_Exercise objective_
Across all entries below, how many lines include "city"? Only the number, please.
*** Opening of Dataset content ***
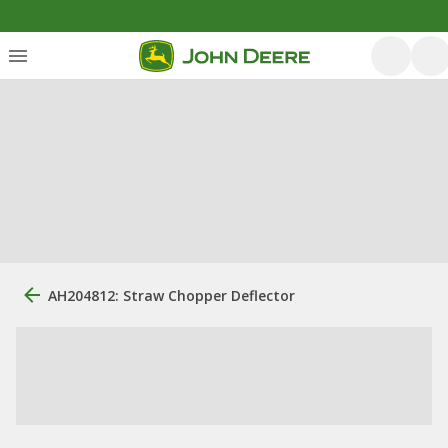
AH204812: Straw Chopper Deflector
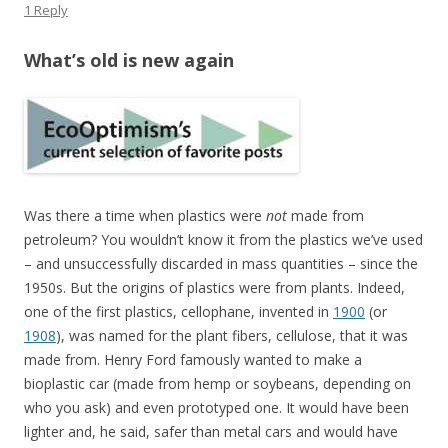
1 Reply
What’s old is new again
Was there a time when plastics were
not
made from
petroleum? You wouldn’t know it from the plastics we’ve used
– and unsuccessfully discarded in mass quantities – since the
1950s. But the origins of plastics were from plants. Indeed,
one of the first plastics, cellophane, invented in
1900
(or
1908
), was named for the plant fibers, cellulose, that it was
made from. Henry Ford famously wanted to make a
bioplastic car (made from hemp or soybeans, depending on
who you ask) and even prototyped one. It would have been
lighter and, he said, safer than metal cars and would have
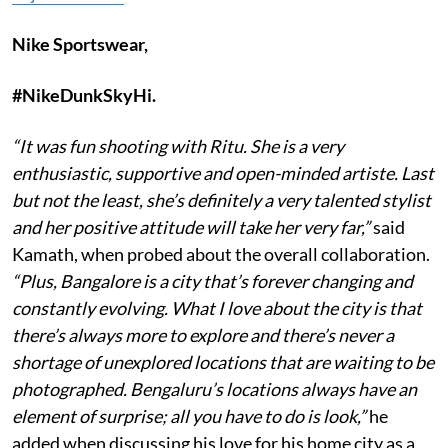
Nike Sportswear,
#NikeDunkSkyHi.
“It was fun shooting with Ritu. She is a very
enthusiastic, supportive and open-minded artiste. Last
but not the least, she’s definitely a very talented stylist
and her positive attitude will take her very far,”
said
Kamath, when probed about the overall collaboration.
“Plus, Bangalore is a city that’s forever changing and
constantly evolving. What I love about the city is that
there’s always more to explore and there’s never a
shortage of unexplored locations that are waiting to be
photographed. Bengaluru’s locations always have an
element of surprise; all you have to do is look,”
he
added when discussing his love for his home city as a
*** Close of Dataset content ***
_Answer box_
3